The proposed toll project covered both the N1 and N2 routes and would effectively have tolled all movement of goods and people in and out of the Cape metropole.

Cape Town - The Constitutional Court has stopped the South African National Roads Agency Limited's plans for toll roads in the Winelands, and has ordered that Sanral pay the City of Cape Town’s legal costs of more than R20 million.

The order, granted on Friday, was received with delight by Cape Town mayor Patricia de Lille and Mayoral Committee member for the Transport and Urban Development Authority Brett Herron.

Sanral says it is set to engage with the City to find a solution to the growing crisis of traffic congestion in the Winelands.

Sanral applied to the Constitutional Court for leave to appeal against a High Court ruling against the parastatal’s decision to go ahead with the Winelands N1/N2 toll project.

In 2008 the provincial Transport Department, the City, and the Cape Winelands Municipality objected to the proposed toll roads.

The courts heard Western Cape drivers would have had to pay 84.59c/km, compared with the 30c/km charged by the Gauteng Freeway Improvement Project for light vehicles.

Flawed decision-making

In 2015 the Western Cape High Court set aside Sanral’s decision to go ahead with the tolling project, when it found flaws in agency’s decision-making process. In another judgment Sanral was refused leave to appeal. This was upheld by the Supreme Court of Appeal in 2016.

Sanral then unsuccessfully approached the Constitutional Court.

On Sunday Herron praised the order, and said ratepayers could also celebrate the fact that the Constitutional Court had ordered Sanral to pay the City’s legal costs which were in excess of R20 million.

“Sanral has no choice but to concede that they followed an improper and unlawful process which, if it was left unopposed, would have resulted in Western Cape road users paying R62 billion in toll fees over a period of 30 years,” said Herron. “We called on Sanral at times to refrain from wasting taxpayers’ money on further legal actions. We pointed out that the city has won every round in court since we launched our review application on March 28, 2012 to set aside the approvals that enabled them to toll sections on the N1 and N2 freeways in Cape Town,” he added.

'Work with us'

De Lille said on Sunday that in 2015 she had asked Sanral to work with the City and explore infrastructure projects needed for road maintenance and to ease traffic flow. But Sanral had refused, she said.

“Instead of working with the City to find alternatives, more than R20 million of taxpayers’ money has been used in a five-year court battle to halt the tolling project which would have had dire economic consequences for all road users, especially the poor.

“In the interest of providing quality infrastructure I am asking Sanral once again to sit down with the City so that we can work out what the needs are," De Lille said. "I am saying, let us work together for the sake of the roads in our city.”

'New approach'

Sanral’s Vusi Mona said on Sunday: “Over the past two months the roads agency has consistently stated that it is embarking on a new consultative approach with relevant stakeholders to find common ground on challenges that relate to road infrastructure development.
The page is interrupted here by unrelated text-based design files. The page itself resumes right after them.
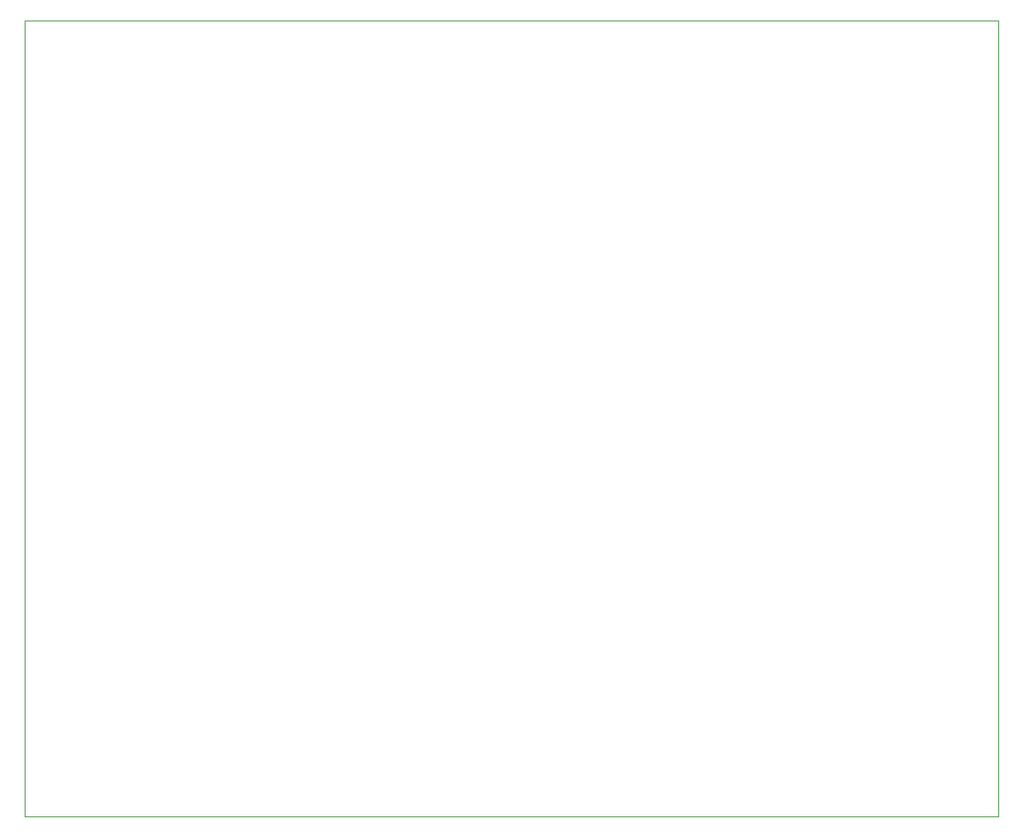
<source format=gbr>
G04 #@! TF.GenerationSoftware,KiCad,Pcbnew,(5.1.4-0-10_14)*
G04 #@! TF.CreationDate,2020-07-24T15:49:09-07:00*
G04 #@! TF.ProjectId,ya4b-alu,79613462-2d61-46c7-952e-6b696361645f,rev?*
G04 #@! TF.SameCoordinates,Original*
G04 #@! TF.FileFunction,Profile,NP*
%FSLAX46Y46*%
G04 Gerber Fmt 4.6, Leading zero omitted, Abs format (unit mm)*
G04 Created by KiCad (PCBNEW (5.1.4-0-10_14)) date 2020-07-24 15:49:09*
%MOMM*%
%LPD*%
G04 APERTURE LIST*
%ADD10C,0.100000*%
G04 APERTURE END LIST*
D10*
X166329360Y-87348060D02*
X166329360Y-169194480D01*
X66167000Y-87376000D02*
X166329360Y-87348060D01*
X66167000Y-169250360D02*
X66167000Y-87376000D01*
X166329360Y-169194480D02*
X66167000Y-169250360D01*
M02*

</source>
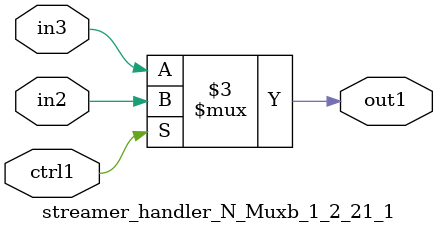
<source format=v>

`timescale 1ps / 1ps


module streamer_handler_N_Muxb_1_2_21_1( in3, in2, ctrl1, out1 );

    input in3;
    input in2;
    input ctrl1;
    output out1;
    reg out1;

    
    // rtl_process:streamer_handler_N_Muxb_1_2_21_1/streamer_handler_N_Muxb_1_2_21_1_thread_1
    always @*
      begin : streamer_handler_N_Muxb_1_2_21_1_thread_1
        case (ctrl1) 
          1'b1: 
            begin
              out1 = in2;
            end
          default: 
            begin
              out1 = in3;
            end
        endcase
      end

endmodule



</source>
“As reaffirmed by our new chief executive, we will continue to engage the City of Cape Town to find a solution to the growing congestion crisis in the Winelands area. Discussions with the City have already started.”

Mona said Sanral had noted the judgment and would abide by it.

“The roads agency is not only pursuing engagements with the Western Cape and City of Cape Town but with other municipalities and provinces such as eThekwini, Gauteng, KwaZulu-Natal and Free State to unlock economic growth potential and contribute to regional development.

“This is the new perspective in the roads agency which its recently appointed chief executive Skhumbuzo Macozoma seeks to ingrain,” Mona said.